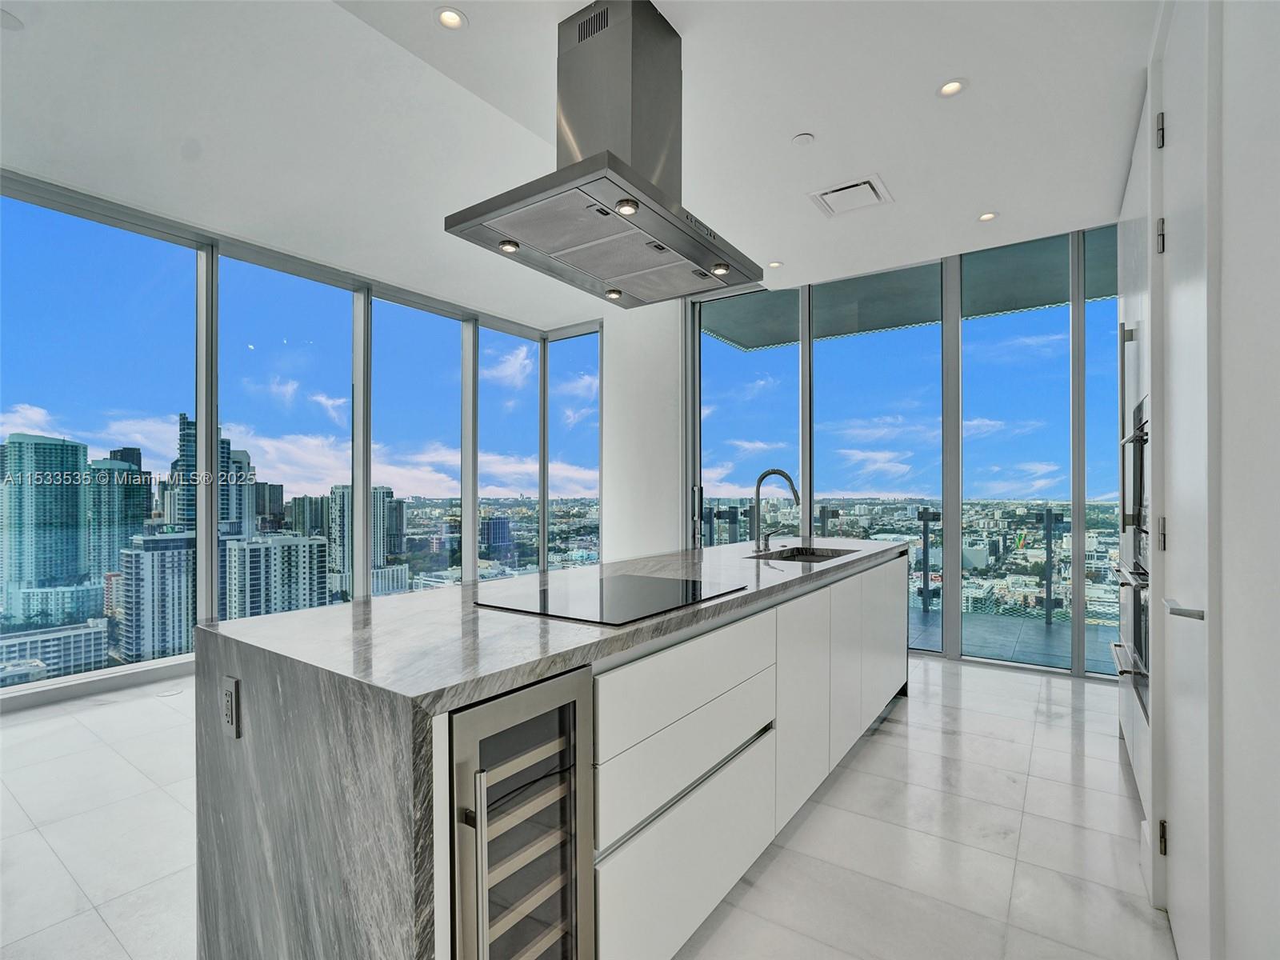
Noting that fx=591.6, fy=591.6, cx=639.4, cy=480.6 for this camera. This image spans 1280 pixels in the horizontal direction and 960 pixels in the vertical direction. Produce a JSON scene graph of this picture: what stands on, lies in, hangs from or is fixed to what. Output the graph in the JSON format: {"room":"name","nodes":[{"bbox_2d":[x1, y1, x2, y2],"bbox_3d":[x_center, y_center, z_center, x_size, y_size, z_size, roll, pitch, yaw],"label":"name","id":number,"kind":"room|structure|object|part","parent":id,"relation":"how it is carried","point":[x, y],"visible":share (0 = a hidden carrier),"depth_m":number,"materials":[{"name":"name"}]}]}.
{"room":"kitchen","nodes":[
{"label":"kitchen","id":0,"kind":"room"},
{"bbox_2d":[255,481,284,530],"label":"building","id":1,"kind":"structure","parent":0,"point":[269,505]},
{"bbox_2d":[0,164,604,706],"bbox_3d":[-3.145,-0.187,3.677,0.206,2.947,6.884,0,0,35],"label":"window wall","id":2,"kind":"structure","parent":0,"point":[208,275],"depth_m":4.20,"materials":[{"name":"clear glass"}]},
{"bbox_2d":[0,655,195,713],"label":"baseboard","id":3,"kind":"structure","parent":2,"relation":"attached to","point":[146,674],"depth_m":3.52,"materials":[{"name":"white"}]},
{"bbox_2d":[0,184,200,693],"bbox_3d":[-3.500,-0.207,3.668,0.064,2.809,1.282,0,0,35],"label":"window","id":4,"kind":"structure","parent":2,"relation":"in","point":[146,466],"depth_m":3.73,"materials":[{"name":"clear glass"}]},
{"bbox_2d":[218,248,356,616],"bbox_3d":[-2.681,-0.177,4.580,0.074,2.796,1.036,0,0,35],"label":"window","id":5,"kind":"structure","parent":2,"relation":"in","point":[314,348],"depth_m":4.54,"materials":[{"name":"glass"}]},
{"bbox_2d":[366,291,464,593],"bbox_3d":[-2.040,-0.132,5.443,0.061,2.773,1.032,0,0,35],"label":"window","id":6,"kind":"structure","parent":2,"relation":"in","point":[457,364],"depth_m":5.43,"materials":[{"name":"glass"}]},
{"bbox_2d":[476,320,539,580],"bbox_3d":[-1.423,-0.124,6.418,0.083,2.831,0.893,0,0,35],"label":"window","id":7,"kind":"structure","parent":2,"relation":"in","point":[518,534],"depth_m":6.42,"materials":[{"name":"glass"}]},
{"bbox_2d":[547,324,601,569],"bbox_3d":[-0.701,-0.167,6.482,0.844,2.944,0.042,0,0,35],"label":"window","id":8,"kind":"structure","parent":2,"relation":"in","point":[562,364],"depth_m":6.48,"materials":[{"name":"glass"}]},
{"bbox_2d":[0,0,1159,322],"bbox_3d":[-0.592,-1.733,2.162,6.151,0.173,7.742,0,0,35],"label":"ceiling","id":9,"kind":"structure","parent":0,"point":[971,202],"depth_m":2.73,"materials":[{"name":"white paint"}]},
{"bbox_2d":[0,8,23,30],"bbox_3d":[-2.347,-1.691,2.157,0.135,0.013,0.136,0,0,35],"label":"ceiling speaker","id":10,"kind":"object","parent":9,"relation":"in","point":[6,20],"visible":0.99,"depth_m":2.18,"materials":[{"name":"white"}]},
{"bbox_2d":[434,5,467,30],"bbox_3d":[-0.669,-1.639,2.099,0.114,0.008,0.114,0,0,35],"label":"recessed light","id":11,"kind":"object","parent":9,"relation":"in","point":[454,17],"visible":0.99,"depth_m":2.10,"materials":[{"name":"white"}]},
{"bbox_2d":[445,0,757,310],"bbox_3d":[-0.059,-1.210,2.183,0.636,0.828,1.052,0,0,35],"label":"range hood","id":12,"kind":"object","parent":9,"relation":"hanging from","point":[650,186],"visible":0.99,"depth_m":2.04,"materials":[{"name":"silver metal"}]},
{"bbox_2d":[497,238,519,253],"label":"hood light","id":13,"kind":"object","parent":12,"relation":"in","point":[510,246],"visible":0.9,"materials":[{"name":"silver metal"}]},
{"bbox_2d":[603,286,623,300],"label":"hood light","id":14,"kind":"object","parent":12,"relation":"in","point":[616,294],"visible":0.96,"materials":[{"name":"silver metal"}]},
{"bbox_2d":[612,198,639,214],"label":"hood light","id":15,"kind":"object","parent":12,"relation":"in","point":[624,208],"visible":0.97,"depth_m":1.95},
{"bbox_2d":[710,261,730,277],"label":"hood light","id":16,"kind":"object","parent":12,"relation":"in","point":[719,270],"visible":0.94,"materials":[{"name":"silver metal"}]},
{"bbox_2d":[765,260,783,268],"bbox_3d":[1.010,-1.623,4.451,0.123,0.007,0.122,0,0,35],"label":"recessed light","id":17,"kind":"object","parent":9,"relation":"in","point":[774,265],"visible":0.98,"depth_m":4.44,"materials":[{"name":"white"}]},
{"bbox_2d":[791,132,815,146],"bbox_3d":[0.782,-1.630,2.840,0.097,0.020,0.096,0,0,35],"label":"smoke detector","id":18,"kind":"object","parent":9,"relation":"attached to","point":[804,138],"visible":0.98,"depth_m":2.82,"materials":[{"name":"white"}]},
{"bbox_2d":[808,173,893,216],"bbox_3d":[1.199,-1.615,3.371,0.379,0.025,0.356,0,0,35],"label":"air vent","id":19,"kind":"object","parent":9,"relation":"in","point":[852,186],"visible":0.99,"depth_m":3.35,"materials":[{"name":"white metal"}]},
{"bbox_2d":[936,77,968,97],"bbox_3d":[1.296,-1.629,2.454,0.119,0.007,0.118,0,0,35],"label":"recessed light","id":20,"kind":"object","parent":9,"relation":"in","point":[952,87],"visible":0.99,"depth_m":2.45,"materials":[{"name":"white"}]},
{"bbox_2d":[976,210,999,222],"bbox_3d":[2.134,-1.619,3.631,0.116,0.007,0.115,0,0,35],"label":"recessed light","id":21,"kind":"object","parent":9,"relation":"in","point":[990,216],"visible":0.99,"depth_m":3.63,"materials":[{"name":"white"}]},
{"bbox_2d":[0,655,1174,959],"bbox_3d":[-0.972,1.311,2.043,5.920,0.106,7.829,0,0,35],"label":"floor","id":22,"kind":"structure","parent":0,"point":[886,746],"depth_m":2.08,"materials":[{"name":"white tile"}]},
{"bbox_2d":[193,539,909,959],"bbox_3d":[0.284,0.815,2.522,0.871,0.902,3.426,0,0,35],"label":"kitchen island","id":23,"kind":"object","parent":22,"relation":"on","point":[356,719],"visible":0.86,"depth_m":1.28,"materials":[{"name":"stone"}]},
{"bbox_2d":[220,674,240,738],"bbox_3d":[-0.869,0.476,1.252,0.072,0.117,0.009,0,0,35],"label":"power outlet","id":24,"kind":"object","parent":23,"relation":"attached to","point":[231,706],"visible":0.98,"depth_m":1.24,"materials":[{"name":"metal"}]},
{"bbox_2d":[445,665,595,959],"bbox_3d":[-0.403,0.814,1.222,0.631,0.840,0.351,0,0,35],"label":"wine cooler","id":25,"kind":"object","parent":23,"relation":"in","point":[459,719],"visible":0.74,"depth_m":1.09,"materials":[{"name":"silver metal"}]},
{"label":"handle","id":26,"kind":"part","parent":25,"relation":"part of","materials":[{"name":"silver metal"}]},
{"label":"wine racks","id":27,"kind":"part","parent":25,"relation":"part of","materials":[{"name":"beige wood"}]},
{"bbox_2d":[476,573,743,625],"bbox_3d":[-0.076,0.342,1.785,0.530,0.007,0.654,0,0,35],"label":"induction cooktop","id":28,"kind":"object","parent":23,"relation":"in","point":[626,598],"visible":0.98,"depth_m":1.70,"materials":[{"name":"black glass"}]},
{"bbox_3d":[0.169,0.795,1.773,0.043,0.219,0.770,0,0,35],"label":"drawer","id":29,"kind":"part","parent":23,"relation":"part of","materials":[{"name":"white"}]},
{"bbox_3d":[0.173,1.110,1.783,0.032,0.360,0.789,0,0,35],"label":"drawer","id":30,"kind":"part","parent":23,"relation":"part of","materials":[{"name":"white"}]},
{"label":"drawer","id":31,"kind":"part","parent":23,"relation":"part of","materials":[{"name":"white"}]},
{"bbox_2d":[752,467,800,550],"bbox_3d":[0.719,0.148,3.047,0.273,0.412,0.104,0,0,35],"label":"faucet","id":32,"kind":"object","parent":23,"relation":"on","point":[759,482],"visible":0.99,"depth_m":3.07,"materials":[{"name":"silver metal"}]},
{"bbox_2d":[752,546,855,562],"bbox_3d":[0.825,0.489,2.906,0.408,0.183,0.633,0,0,35],"label":"sink","id":33,"kind":"object","parent":23,"relation":"in","point":[822,555],"visible":0.2,"depth_m":3.20,"materials":[{"name":"silver metal"}]},
{"bbox_3d":[0.659,0.884,2.404,0.077,0.770,0.490,0,0,35],"label":"cabinet door","id":34,"kind":"part","parent":23,"relation":"part of","materials":[{"name":"white"}]},
{"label":"cabinet door","id":35,"kind":"part","parent":23,"relation":"part of","materials":[{"name":"white"}]},
{"bbox_3d":[1.380,0.873,3.387,0.054,0.746,0.615,0,0,35],"label":"cabinet door","id":36,"kind":"part","parent":23,"relation":"part of","materials":[{"name":"white"}]},
{"bbox_2d":[1115,88,1153,833],"bbox_3d":[2.307,-0.072,2.317,0.684,2.664,1.128,0,0,35],"label":"tall cabinet","id":37,"kind":"object","parent":22,"relation":"on","point":[1135,307],"visible":0.19,"depth_m":2.41,"materials":[{"name":"white paint"}]},
{"bbox_2d":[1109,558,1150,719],"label":"wall oven","id":38,"kind":"object","parent":37,"relation":"in","point":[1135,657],"visible":0.28,"depth_m":2.33,"materials":[{"name":"silver metal"}]},
{"bbox_2d":[1119,396,1148,563],"bbox_3d":[2.130,-0.006,2.228,0.517,0.541,0.680,0,0,35],"label":"wall oven","id":39,"kind":"object","parent":37,"relation":"in","point":[1143,442],"visible":0.32,"depth_m":2.36,"materials":[{"name":"metal"}]},
{"bbox_2d":[600,299,686,566],"bbox_3d":[0.088,-0.141,5.774,0.890,3.064,0.589,0,0,35],"label":"column","id":40,"kind":"structure","parent":0,"point":[610,382],"depth_m":5.54,"materials":[{"name":"white paint"}]},
{"bbox_2d":[681,221,1119,683],"bbox_3d":[2.269,-0.189,4.524,3.668,2.970,0.167,0,0,35],"label":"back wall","id":41,"kind":"structure","parent":0,"point":[955,614],"depth_m":4.48,"materials":[{"name":"grey"}]},
{"bbox_2d":[697,288,800,550],"bbox_3d":[0.972,-0.171,5.330,0.948,2.875,0.076,0,0,35],"label":"window","id":42,"kind":"structure","parent":41,"relation":"in","point":[717,421],"depth_m":5.31,"materials":[{"name":"glass"}]},
{"bbox_2d":[812,264,944,633],"bbox_3d":[1.902,-0.174,4.794,1.010,2.886,0.015,0,0,35],"label":"window","id":43,"kind":"structure","parent":41,"relation":"in","point":[915,334],"depth_m":4.74,"materials":[{"name":"glass"}]},
{"bbox_2d":[960,232,1074,670],"bbox_3d":[2.718,-0.196,4.298,0.753,2.989,0.026,0,0,35],"label":"window","id":44,"kind":"structure","parent":41,"relation":"in","point":[971,364],"depth_m":4.27,"materials":[{"name":"clear glass"}]},
{"bbox_2d":[1083,228,1119,678],"bbox_3d":[3.322,-0.184,3.846,0.751,2.984,0.056,0,0,35],"label":"window","id":45,"kind":"structure","parent":41,"relation":"in","point":[1106,324],"depth_m":3.99,"materials":[{"name":"glass"}]},
{"bbox_2d":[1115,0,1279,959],"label":"right wall","id":46,"kind":"structure","parent":0,"point":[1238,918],"depth_m":1.03,"materials":[{"name":"white paint"}]},
{"bbox_2d":[1154,3,1220,959],"bbox_3d":[1.348,-0.022,1.503,0.091,2.515,0.806,0,0,35],"label":"door","id":47,"kind":"structure","parent":46,"relation":"in","point":[1180,813],"depth_m":1.44,"materials":[{"name":"white paint"}]},
{"bbox_3d":[1.524,-1.017,1.738,0.031,0.096,0.029,0,0,35],"label":"hinge","id":48,"kind":"part","parent":47,"relation":"part of","materials":[{"name":"silver metal"}]},
{"bbox_3d":[1.537,-0.715,1.755,0.025,0.096,0.025,0,0,35],"label":"hinge","id":49,"kind":"part","parent":47,"relation":"part of","materials":[{"name":"metal"}]},
{"bbox_3d":[1.478,1.013,1.678,0.022,0.091,0.022,0,0,35],"label":"hinge","id":50,"kind":"part","parent":47,"relation":"part of","materials":[{"name":"metal"}]},
{"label":"hinge","id":51,"kind":"part","parent":47,"relation":"part of","materials":[{"name":"metal"}]},
{"bbox_3d":[1.309,0.310,1.429,0.078,0.048,0.114,0,0,35],"label":"lever handle","id":52,"kind":"part","parent":47,"relation":"part of","materials":[{"name":"silver metal"}]},
{"label":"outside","id":53,"kind":"structure","parent":0,"visible":0},
{"bbox_2d":[0,432,91,620],"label":"skyscraper","id":54,"kind":"structure","parent":53,"point":[73,455],"materials":[{"name":"glass"}]},
{"bbox_2d":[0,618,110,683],"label":"building","id":55,"kind":"structure","parent":53,"point":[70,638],"materials":[{"name":"stone"}]},
{"bbox_2d":[85,448,152,581],"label":"high-rise building","id":56,"kind":"structure","parent":53,"point":[112,555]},
{"bbox_2d":[112,528,197,663],"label":"high-rise building","id":57,"kind":"structure","parent":53,"point":[170,552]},
{"bbox_2d":[170,411,255,539],"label":"skyscraper","id":58,"kind":"structure","parent":53,"point":[221,514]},
{"bbox_2d":[220,533,329,620],"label":"apartment building","id":59,"kind":"structure","parent":53,"point":[247,550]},
{"bbox_2d":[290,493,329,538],"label":"building","id":60,"kind":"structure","parent":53,"point":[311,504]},
{"bbox_2d":[328,483,399,586],"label":"high-rise building","id":61,"kind":"structure","parent":53,"point":[338,522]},
{"bbox_2d":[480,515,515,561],"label":"building","id":62,"kind":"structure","parent":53,"point":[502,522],"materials":[{"name":"blue glass"}]},
{"bbox_2d":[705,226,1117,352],"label":"balcony ceiling","id":63,"kind":"structure","parent":53,"point":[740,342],"depth_m":5.32,"materials":[{"name":"grey paint"}]},
{"bbox_2d":[907,607,1120,673],"bbox_3d":[2.758,1.377,5.036,6.482,0.151,1.621,0,0,35],"label":"balcony floor","id":64,"kind":"structure","parent":53,"point":[1042,627],"depth_m":4.87,"materials":[{"name":"grey"}]},
{"bbox_2d":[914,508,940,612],"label":"railing post","id":65,"kind":"object","parent":64,"relation":"on","point":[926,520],"visible":0.95,"depth_m":6.08,"materials":[{"name":"black metal"}]},
{"bbox_2d":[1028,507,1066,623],"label":"railing post","id":66,"kind":"object","parent":64,"relation":"on","point":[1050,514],"visible":0.95,"depth_m":5.58,"materials":[{"name":"grey metal"}]}
]}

━━━━━━━━━━━━━━━━━━━━━━━━━━━━━━

Whenever a line of the listing above holds the string "railing", include it in the count, and report only the final number.

2